The ‘Ug99’ was first detected in Uganda in 1999 and later spread throughout East Africa, Yemen, Sudan and Iran and its further predicted spread towards North Africa, Middle East, and Asia and beyond has raised serious concerns of major epidemics that could destroy the wheat crop in various areas.
Pakistan has introduced NARC-11 in 2011 and PAK-13 last October. The two Ug99 resistant varieties were first developed in CIMMYT in Mexico and later brought to Pakistan for testing by Pakistan Agricultural Research Centre and provincial agricultural research stations.
Trial data from 64 research stations proved the survival of the two varieties, and consequently, the government released them to farmers.

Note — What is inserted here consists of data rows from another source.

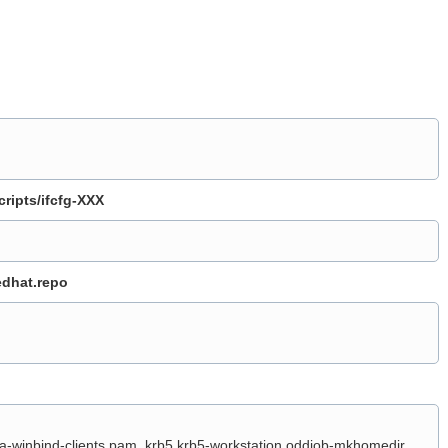
ripts/ifcfg-XXX
edhat.repo
a-winbind-clients pam_krb5 krb5-workstation oddjob-mkhomedir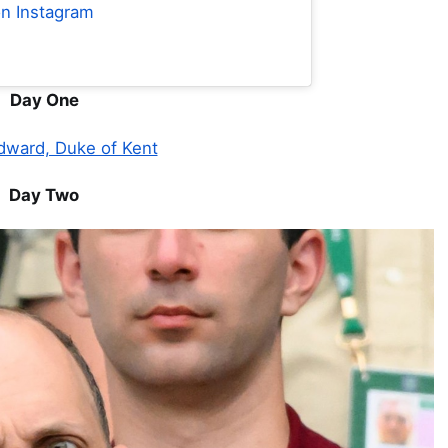
on Instagram
Day One
dward, Duke of Kent
Day Two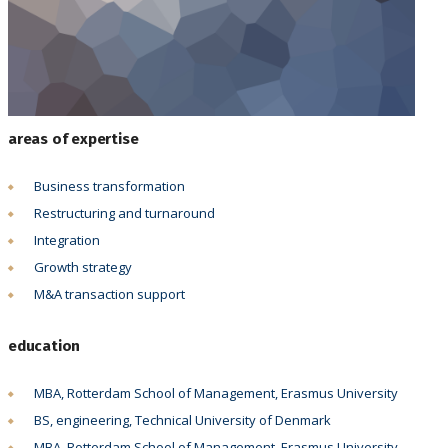
areas of expertise
Business transformation
Restructuring and turnaround
Integration
Growth strategy
M&A transaction support
education
MBA, Rotterdam School of Management, Erasmus University
BS, engineering, Technical University of Denmark
MBA, Rotterdam School of Management, Erasmus University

The USDA official said that these varieties are high-yielding and adapted to different environment in Pakistan.
NARC-11 is suitable for irrigated areas while PAK-13 performs better in barani areas.
The US Department of Agriculture, in collaboration with PARC and research institutes in provinces, is continuing a wheat productivity enhancement project to protect and enhance the productivity of wheat in Pakistan, with particular focus on wheat rusts.
The success of the two new varieties has given rise to the hope that there is a solution to ‘Ug99’. With these two, more varieties would come on board in future years.
Starting next wheat season, work will start to replicate the two varieties so that enough quantities of wheat are made available, Winborne said. More than 50 new varieties of wheat were under yield trials across Pakistan.